US 11,915,159 B1
Parallelized and distributed Bayesian regression analysis
Woo Jae Jung, Menlo Park, CA (US)
Assigned to Pivotal Software, Inc., San Francisco, CA (US)
Filed by Pivotal Software, Inc., San Francisco, CA (US)
Filed on May 1, 2017, as Appl. No. 15/583,493.
Int. Cl. G06N 7/01 (2023.01); G06F 16/248 (2019.01); G06F 16/28 (2019.01); G06F 16/2458 (2019.01)

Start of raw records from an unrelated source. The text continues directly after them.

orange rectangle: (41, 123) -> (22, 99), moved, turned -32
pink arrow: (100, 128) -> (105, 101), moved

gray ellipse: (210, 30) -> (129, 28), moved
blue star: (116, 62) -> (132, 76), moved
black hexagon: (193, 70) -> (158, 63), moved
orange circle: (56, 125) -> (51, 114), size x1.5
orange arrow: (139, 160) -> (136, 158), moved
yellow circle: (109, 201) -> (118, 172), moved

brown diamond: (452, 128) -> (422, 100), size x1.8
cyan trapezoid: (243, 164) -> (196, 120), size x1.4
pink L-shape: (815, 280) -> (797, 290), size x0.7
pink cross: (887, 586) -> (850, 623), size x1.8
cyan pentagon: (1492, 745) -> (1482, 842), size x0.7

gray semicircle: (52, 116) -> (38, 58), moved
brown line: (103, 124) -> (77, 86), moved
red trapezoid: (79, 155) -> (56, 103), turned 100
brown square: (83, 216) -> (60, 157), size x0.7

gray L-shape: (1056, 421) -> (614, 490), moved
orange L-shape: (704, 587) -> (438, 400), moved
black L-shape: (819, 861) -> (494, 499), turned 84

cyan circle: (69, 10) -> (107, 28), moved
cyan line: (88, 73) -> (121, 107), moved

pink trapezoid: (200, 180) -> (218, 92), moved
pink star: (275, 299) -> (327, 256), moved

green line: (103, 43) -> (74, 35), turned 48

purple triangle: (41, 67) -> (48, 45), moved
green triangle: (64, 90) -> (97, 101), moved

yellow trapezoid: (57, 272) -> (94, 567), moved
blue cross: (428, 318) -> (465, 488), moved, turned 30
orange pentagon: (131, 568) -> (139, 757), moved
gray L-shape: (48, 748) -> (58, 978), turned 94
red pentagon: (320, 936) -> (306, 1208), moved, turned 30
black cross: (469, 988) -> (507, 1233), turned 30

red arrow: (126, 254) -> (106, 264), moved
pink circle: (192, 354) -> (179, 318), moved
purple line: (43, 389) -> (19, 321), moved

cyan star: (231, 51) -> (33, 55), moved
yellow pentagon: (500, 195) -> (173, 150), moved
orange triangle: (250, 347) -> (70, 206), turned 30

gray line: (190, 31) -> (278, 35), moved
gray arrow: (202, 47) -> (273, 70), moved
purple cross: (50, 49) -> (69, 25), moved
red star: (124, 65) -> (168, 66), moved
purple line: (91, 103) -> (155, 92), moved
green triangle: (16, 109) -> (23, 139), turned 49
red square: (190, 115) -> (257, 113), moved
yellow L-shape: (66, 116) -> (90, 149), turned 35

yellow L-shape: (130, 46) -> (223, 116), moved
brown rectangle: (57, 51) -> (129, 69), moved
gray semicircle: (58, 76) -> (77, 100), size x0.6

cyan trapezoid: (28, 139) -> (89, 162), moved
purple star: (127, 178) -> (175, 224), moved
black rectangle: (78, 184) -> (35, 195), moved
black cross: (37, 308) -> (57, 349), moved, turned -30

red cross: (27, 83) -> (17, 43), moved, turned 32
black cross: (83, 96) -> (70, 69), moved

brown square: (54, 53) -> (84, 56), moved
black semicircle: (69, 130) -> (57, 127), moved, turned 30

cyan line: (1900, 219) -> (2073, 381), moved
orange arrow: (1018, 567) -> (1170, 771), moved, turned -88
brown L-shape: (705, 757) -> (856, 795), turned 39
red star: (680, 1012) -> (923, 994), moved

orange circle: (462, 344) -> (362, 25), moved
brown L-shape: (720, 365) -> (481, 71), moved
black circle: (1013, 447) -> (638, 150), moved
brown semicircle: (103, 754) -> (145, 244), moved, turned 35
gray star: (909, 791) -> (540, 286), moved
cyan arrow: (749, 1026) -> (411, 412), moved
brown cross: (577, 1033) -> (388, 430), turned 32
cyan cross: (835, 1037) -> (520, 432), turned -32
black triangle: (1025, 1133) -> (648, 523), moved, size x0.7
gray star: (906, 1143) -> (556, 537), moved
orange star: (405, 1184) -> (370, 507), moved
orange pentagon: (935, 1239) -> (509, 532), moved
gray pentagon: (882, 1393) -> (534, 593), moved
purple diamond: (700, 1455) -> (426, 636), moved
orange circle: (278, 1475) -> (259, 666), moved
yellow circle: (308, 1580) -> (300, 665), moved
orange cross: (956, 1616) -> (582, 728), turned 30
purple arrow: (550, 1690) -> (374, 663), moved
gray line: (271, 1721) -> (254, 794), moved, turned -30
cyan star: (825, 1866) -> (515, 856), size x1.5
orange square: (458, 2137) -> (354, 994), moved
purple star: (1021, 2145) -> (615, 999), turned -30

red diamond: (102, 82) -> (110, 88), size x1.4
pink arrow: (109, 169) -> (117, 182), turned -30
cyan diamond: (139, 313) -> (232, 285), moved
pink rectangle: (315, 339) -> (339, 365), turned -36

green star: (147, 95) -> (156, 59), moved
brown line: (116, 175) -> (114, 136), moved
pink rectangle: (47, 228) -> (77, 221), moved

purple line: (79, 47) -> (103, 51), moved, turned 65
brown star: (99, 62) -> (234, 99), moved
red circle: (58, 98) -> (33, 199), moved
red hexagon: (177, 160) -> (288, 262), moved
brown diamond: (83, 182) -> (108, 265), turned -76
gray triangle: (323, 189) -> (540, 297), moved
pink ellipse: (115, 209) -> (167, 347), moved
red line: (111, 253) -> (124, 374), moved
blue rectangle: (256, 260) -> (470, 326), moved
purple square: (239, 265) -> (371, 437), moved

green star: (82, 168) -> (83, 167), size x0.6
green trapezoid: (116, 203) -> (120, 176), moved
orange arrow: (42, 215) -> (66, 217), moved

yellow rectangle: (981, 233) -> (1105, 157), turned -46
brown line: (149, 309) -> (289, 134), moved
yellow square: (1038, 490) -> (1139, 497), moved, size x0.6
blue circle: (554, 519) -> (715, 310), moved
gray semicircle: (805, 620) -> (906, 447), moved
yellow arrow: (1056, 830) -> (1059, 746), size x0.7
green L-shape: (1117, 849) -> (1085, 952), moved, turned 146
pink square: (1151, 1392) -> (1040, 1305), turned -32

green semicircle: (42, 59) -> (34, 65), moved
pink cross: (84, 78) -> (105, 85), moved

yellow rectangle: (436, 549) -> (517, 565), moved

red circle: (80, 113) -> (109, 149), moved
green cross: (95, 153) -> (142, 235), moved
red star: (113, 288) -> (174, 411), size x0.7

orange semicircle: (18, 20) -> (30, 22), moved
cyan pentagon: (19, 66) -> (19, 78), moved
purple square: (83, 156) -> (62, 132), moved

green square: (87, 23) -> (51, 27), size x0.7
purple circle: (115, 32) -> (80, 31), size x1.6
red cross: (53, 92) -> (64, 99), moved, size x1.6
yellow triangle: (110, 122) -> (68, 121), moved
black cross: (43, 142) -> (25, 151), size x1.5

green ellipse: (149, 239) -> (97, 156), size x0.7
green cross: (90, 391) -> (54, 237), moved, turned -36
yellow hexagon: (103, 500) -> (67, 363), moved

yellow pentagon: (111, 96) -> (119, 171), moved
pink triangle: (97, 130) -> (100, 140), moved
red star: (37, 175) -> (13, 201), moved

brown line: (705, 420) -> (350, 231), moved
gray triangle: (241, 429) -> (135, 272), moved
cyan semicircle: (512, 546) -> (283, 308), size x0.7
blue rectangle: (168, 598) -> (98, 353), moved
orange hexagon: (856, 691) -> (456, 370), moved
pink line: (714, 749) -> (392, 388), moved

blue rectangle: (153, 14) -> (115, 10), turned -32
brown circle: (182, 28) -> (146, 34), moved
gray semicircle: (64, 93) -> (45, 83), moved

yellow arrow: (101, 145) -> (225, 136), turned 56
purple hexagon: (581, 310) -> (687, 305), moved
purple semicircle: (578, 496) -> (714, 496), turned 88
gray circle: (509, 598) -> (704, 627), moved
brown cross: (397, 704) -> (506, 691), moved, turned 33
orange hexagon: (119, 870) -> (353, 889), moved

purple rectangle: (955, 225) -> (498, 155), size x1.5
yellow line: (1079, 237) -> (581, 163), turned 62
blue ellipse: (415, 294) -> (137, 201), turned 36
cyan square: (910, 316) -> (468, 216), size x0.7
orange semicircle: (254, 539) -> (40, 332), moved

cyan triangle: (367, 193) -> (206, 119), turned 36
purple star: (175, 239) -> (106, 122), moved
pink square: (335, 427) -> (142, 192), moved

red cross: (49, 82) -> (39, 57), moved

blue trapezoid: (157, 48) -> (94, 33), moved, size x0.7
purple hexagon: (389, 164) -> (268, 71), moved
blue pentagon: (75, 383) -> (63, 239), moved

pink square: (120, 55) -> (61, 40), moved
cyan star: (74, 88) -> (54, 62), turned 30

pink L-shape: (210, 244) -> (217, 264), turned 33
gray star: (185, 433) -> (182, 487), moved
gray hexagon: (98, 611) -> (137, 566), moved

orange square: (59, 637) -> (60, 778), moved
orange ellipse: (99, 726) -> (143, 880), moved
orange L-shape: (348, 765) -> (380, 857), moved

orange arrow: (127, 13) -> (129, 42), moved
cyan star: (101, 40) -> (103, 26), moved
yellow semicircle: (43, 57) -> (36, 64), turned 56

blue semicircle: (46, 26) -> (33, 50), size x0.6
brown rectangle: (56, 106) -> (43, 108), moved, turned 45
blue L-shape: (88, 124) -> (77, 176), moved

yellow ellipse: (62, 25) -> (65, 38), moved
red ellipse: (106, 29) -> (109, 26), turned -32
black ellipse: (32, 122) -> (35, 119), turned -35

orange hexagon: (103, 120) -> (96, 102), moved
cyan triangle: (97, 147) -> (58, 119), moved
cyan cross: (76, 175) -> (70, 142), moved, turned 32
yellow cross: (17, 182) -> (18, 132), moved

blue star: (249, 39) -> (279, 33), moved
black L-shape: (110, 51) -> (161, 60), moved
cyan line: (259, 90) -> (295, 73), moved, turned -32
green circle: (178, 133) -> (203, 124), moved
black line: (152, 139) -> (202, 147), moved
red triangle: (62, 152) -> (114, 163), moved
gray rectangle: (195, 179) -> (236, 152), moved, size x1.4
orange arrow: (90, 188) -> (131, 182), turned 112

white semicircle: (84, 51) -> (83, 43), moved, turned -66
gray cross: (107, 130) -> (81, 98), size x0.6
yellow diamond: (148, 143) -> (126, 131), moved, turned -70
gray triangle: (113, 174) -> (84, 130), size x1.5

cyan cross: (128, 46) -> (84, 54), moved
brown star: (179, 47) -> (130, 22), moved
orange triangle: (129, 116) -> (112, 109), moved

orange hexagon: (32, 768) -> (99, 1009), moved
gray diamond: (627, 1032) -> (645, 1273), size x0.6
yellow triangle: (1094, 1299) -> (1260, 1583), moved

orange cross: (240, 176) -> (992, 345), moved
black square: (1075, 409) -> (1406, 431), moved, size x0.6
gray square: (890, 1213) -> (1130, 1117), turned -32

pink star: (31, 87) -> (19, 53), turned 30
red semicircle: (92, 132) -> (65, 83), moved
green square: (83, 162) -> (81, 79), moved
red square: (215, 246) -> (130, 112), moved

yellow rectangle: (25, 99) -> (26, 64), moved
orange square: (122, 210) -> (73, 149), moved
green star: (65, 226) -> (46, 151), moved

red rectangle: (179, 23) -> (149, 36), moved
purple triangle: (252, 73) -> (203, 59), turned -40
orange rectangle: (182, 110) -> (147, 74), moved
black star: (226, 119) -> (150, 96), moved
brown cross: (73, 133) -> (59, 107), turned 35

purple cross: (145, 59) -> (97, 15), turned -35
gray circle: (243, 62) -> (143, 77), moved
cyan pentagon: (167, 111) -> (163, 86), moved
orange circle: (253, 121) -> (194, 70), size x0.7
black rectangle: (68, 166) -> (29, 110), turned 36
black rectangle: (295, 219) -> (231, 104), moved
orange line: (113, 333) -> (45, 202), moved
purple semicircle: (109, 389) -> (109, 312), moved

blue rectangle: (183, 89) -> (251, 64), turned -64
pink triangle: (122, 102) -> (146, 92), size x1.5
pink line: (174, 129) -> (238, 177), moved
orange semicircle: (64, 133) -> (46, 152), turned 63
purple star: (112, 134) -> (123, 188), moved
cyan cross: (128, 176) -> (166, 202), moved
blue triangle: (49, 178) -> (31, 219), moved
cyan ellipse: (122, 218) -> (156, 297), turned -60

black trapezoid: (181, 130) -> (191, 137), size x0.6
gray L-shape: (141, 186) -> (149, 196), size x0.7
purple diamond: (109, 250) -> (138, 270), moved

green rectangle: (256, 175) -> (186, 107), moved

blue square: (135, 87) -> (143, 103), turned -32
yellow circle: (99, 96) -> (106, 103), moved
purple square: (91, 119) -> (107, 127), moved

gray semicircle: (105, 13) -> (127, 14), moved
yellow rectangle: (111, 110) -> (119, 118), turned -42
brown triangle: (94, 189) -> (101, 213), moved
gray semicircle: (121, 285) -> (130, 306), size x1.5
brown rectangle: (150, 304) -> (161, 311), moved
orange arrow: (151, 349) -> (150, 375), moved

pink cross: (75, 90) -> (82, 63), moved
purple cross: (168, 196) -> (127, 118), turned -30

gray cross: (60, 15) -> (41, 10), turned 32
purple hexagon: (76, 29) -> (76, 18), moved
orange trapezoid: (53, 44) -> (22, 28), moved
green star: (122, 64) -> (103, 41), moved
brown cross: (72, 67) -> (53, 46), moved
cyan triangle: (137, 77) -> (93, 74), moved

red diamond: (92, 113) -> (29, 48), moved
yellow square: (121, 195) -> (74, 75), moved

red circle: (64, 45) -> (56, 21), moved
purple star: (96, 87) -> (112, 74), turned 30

CPC G06N 7/01 (2023.01) [G06F 16/248 (2019.01); G06F 16/2462 (2019.01); G06F 16/285 (2019.01)] 18 Claims
OG exemplary drawing
 
1. A method comprising:
receiving, by a master node of a distributed computing system, input data including a result field storing values of a response variable and a plurality of data fields each storing values of a respective explanatory variable affecting the response variable of the result field;
determining, by the master node, a grouping variable as at least a portion of a distribution key for distributing a respective portion of the input data to each of a plurality of segment nodes of the distributed computing system, each segment node of the plurality of segment nodes including one or more computer processors;
distributing, by the master node, the respective portion of the input data to each of the plurality of segment nodes according to the distribution key, wherein each respective portion of the input data corresponds to a respective different value or set of values that the grouping variable can take;
generating, by each segment node of the plurality of segment nodes and in parallel among the plurality of segment nodes, a plurality of samples of a posterior distribution of the input data using the portion of the input data distributed to the segment node, the posterior distribution being conditioned on the grouping variable having the value or set of values corresponding to the portion of the input data distributed to the segment node;
determining, using all of the pluralities of samples generated by all of the plurality of segment nodes, a set of prior regression coefficients that identify a respective effect of each explanatory variable on the response variable given any value for the grouping variable;
determining, by each segment node of the plurality of segment nodes and in parallel among the plurality of segment nodes, a respective set of posterior regression coefficients using (i) the plurality of samples generated by the segment node and (ii) the set of prior regression coefficients, the respective set of posterior regression coefficients identifying a respective effect of each explanatory variable on the response variable, given that the grouping variable has the value or set of values corresponding to the portion of the input data distributed to the segment node;
obtaining a new sample identifying (i) a respective value for each explanatory variable and (ii) a particular value for the grouping variable; and
processing the new sample using the set of posterior regression coefficients corresponding to the particular value for the grouping variable to generate a predicted value for the response variable, given that the grouping variable has the particular value.